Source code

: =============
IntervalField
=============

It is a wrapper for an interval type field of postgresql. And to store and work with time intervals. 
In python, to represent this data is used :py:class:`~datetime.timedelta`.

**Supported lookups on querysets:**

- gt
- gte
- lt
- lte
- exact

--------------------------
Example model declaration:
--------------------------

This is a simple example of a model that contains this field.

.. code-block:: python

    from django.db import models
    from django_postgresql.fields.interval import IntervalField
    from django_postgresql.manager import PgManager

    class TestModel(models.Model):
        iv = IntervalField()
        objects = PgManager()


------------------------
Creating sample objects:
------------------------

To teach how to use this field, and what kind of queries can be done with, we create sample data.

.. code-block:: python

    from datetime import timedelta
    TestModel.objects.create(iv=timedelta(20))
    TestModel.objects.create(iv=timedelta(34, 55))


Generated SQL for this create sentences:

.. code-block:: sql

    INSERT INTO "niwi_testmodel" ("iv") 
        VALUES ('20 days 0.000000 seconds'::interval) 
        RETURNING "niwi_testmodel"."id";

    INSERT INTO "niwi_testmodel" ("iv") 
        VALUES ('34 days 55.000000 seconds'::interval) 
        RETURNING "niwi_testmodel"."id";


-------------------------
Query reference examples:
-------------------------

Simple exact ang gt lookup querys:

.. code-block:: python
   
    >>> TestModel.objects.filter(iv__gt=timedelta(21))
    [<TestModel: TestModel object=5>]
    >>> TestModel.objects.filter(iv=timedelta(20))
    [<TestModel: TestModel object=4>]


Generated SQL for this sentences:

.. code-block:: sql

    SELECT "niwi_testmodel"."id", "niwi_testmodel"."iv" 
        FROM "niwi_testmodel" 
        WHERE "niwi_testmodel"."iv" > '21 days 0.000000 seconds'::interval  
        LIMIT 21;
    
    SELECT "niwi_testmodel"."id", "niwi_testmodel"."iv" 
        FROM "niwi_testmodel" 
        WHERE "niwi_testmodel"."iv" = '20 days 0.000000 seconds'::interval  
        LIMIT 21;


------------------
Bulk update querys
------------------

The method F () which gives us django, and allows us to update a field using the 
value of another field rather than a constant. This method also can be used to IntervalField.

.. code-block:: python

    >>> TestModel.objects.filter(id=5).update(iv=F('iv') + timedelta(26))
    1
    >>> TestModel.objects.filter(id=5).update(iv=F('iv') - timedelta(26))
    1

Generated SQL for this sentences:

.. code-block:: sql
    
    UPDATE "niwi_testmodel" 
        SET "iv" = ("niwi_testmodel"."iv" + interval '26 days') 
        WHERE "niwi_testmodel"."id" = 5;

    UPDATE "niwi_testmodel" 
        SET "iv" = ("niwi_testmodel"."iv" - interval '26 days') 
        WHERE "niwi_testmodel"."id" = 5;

○ ○ ○ ○ ○ ○ ○

**WHAT IS REQUIRED**
Everything in the data above must be reproduced exactly.

**RESPONSE**
Source code

: =============
IntervalField
=============

It is a wrapper for an interval type field of postgresql. And to store and work with time intervals. 
In python, to represent this data is used :py:class:`~datetime.timedelta`.

**Supported lookups on querysets:**

- gt
- gte
- lt
- lte
- exact

--------------------------
Example model declaration:
--------------------------

This is a simple example of a model that contains this field.

.. code-block:: python

    from django.db import models
    from django_postgresql.fields.interval import IntervalField
    from django_postgresql.manager import PgManager

    class TestModel(models.Model):
        iv = IntervalField()
        objects = PgManager()


------------------------
Creating sample objects:
------------------------

To teach how to use this field, and what kind of queries can be done with, we create sample data.

.. code-block:: python

    from datetime import timedelta
    TestModel.objects.create(iv=timedelta(20))
    TestModel.objects.create(iv=timedelta(34, 55))


Generated SQL for this create sentences:

.. code-block:: sql

    INSERT INTO "niwi_testmodel" ("iv") 
        VALUES ('20 days 0.000000 seconds'::interval) 
        RETURNING "niwi_testmodel"."id";

    INSERT INTO "niwi_testmodel" ("iv") 
        VALUES ('34 days 55.000000 seconds'::interval) 
        RETURNING "niwi_testmodel"."id";


-------------------------
Query reference examples:
-------------------------

Simple exact ang gt lookup querys:

.. code-block:: python
   
    >>> TestModel.objects.filter(iv__gt=timedelta(21))
    [<TestModel: TestModel object=5>]
    >>> TestModel.objects.filter(iv=timedelta(20))
    [<TestModel: TestModel object=4>]


Generated SQL for this sentences:

.. code-block:: sql

    SELECT "niwi_testmodel"."id", "niwi_testmodel"."iv" 
        FROM "niwi_testmodel" 
        WHERE "niwi_testmodel"."iv" > '21 days 0.000000 seconds'::interval  
        LIMIT 21;
    
    SELECT "niwi_testmodel"."id", "niwi_testmodel"."iv" 
        FROM "niwi_testmodel" 
        WHERE "niwi_testmodel"."iv" = '20 days 0.000000 seconds'::interval  
        LIMIT 21;


------------------
Bulk update querys
------------------

The method F () which gives us django, and allows us to update a field using the 
value of another field rather than a constant. This method also can be used to IntervalField.

.. code-block:: python

    >>> TestModel.objects.filter(id=5).update(iv=F('iv') + timedelta(26))
    1
    >>> TestModel.objects.filter(id=5).update(iv=F('iv') - timedelta(26))
    1

Generated SQL for this sentences:

.. code-block:: sql
    
    UPDATE "niwi_testmodel" 
        SET "iv" = ("niwi_testmodel"."iv" + interval '26 days') 
        WHERE "niwi_testmodel"."id" = 5;

    UPDATE "niwi_testmodel" 
        SET "iv" = ("niwi_testmodel"."iv" - interval '26 days') 
        WHERE "niwi_testmodel"."id" = 5;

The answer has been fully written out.